Voice Quality in multiplayer is another complaint that has no real value without perspective. Given that the voice quality is only influenced by a handful of factors (fidelity of audio capture and playback equipment, connection speed and reliability, compression method employed), I find that there is no single factor that points to a problem in MW2. The compression method used is the same used for most VOIP implementations so the problem cannot lie there. Recording and playback devices are beyond the ability of the game to affect, as is network speed. To state that this is terrible only means something if you can demonstrate instances where VOIP has been implemented with better results across a wide variety of system configurations.
The number of people in a game is a valid point, because the game does have a fairly low player count (with respect to the PC standards which are generally 32+). That said, within the context of the maps and game modes available in the game, the question needs to be does this smaller player count adversely affect gameplay. Given the lethality of the world and the compact nature of the maps, I would tend to argue that significantly larger player counts would, in fact, harm gameplay rather than better it. In order to justify more players, the maps need to be larger. The shame to be found here is, of course, that significantly larger maps are simply not possible without an increased player cap, but I cannot truly say that I think the trade-off is terrible. Smaller player counts and smaller maps means it is easier to achieve an optimal player count for a given game. Larger player counts and variable map sizes mean that randomly achieving a proper number of players for the map is unlikely at best, leading to sparsely populated large maps and overcrowded killing floors where victory or defeat has little to do with personal skill.

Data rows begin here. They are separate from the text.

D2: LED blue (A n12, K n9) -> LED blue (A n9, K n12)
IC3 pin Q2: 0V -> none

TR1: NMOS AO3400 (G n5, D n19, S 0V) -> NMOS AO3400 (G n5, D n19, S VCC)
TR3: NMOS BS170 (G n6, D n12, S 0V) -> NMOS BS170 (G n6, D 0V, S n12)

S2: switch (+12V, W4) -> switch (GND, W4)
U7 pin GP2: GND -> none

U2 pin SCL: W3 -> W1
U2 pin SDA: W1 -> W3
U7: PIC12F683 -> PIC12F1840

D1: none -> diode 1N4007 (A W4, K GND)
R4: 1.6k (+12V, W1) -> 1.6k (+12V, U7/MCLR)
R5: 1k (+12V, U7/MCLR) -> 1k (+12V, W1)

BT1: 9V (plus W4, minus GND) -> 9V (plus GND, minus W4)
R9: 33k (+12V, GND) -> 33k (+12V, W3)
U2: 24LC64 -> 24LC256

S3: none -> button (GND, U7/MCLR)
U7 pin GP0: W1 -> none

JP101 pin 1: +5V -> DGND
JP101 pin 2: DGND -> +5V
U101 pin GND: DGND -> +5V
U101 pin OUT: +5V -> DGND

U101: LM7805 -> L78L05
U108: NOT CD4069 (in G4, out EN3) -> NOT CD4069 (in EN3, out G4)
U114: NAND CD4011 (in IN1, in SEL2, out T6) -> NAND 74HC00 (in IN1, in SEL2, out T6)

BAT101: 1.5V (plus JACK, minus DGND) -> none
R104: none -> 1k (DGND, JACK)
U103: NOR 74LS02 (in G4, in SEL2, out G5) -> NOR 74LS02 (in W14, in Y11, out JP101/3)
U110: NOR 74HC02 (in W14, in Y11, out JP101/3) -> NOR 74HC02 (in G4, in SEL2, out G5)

The final point, however, that the game does nothing new, is a point that is entirely true and yet has no impact on me as a player. It is generally true that the game has not made any significant changes with respect to shooters that have come before. It is also my opinion that the game executes the features it has well enough that the quality of execution itself becomes notable. There is value in doing something incredibly well just as there is value in doing something nobody has ever tried before.
TB_Infidel said:
So, please tell me how did people over look all these faults and give it such good reviews ?
Please try to keep posts objective and no fan boy spams.
There are a number of ways to approach this closing question. The first is to simply point out that most of the things you have expressed as faults are the result of an opinion, which, being subjective, has no real value unless looking for consensus. You cannot be right or wrong in matters of opinion, you can simply hold one that is contrary to someone else.
Another possibility is simply that in most instances where someone would agree with the faults you cite (or others that you did not), they deliver a positive review because the totality of the experience was positive meaning that the faults they identified did not sufficiently dimish the game to make them dislike it.
I would point out that, in closing, it is probably best if you refrain from the fallacies you request people not engage in themselves.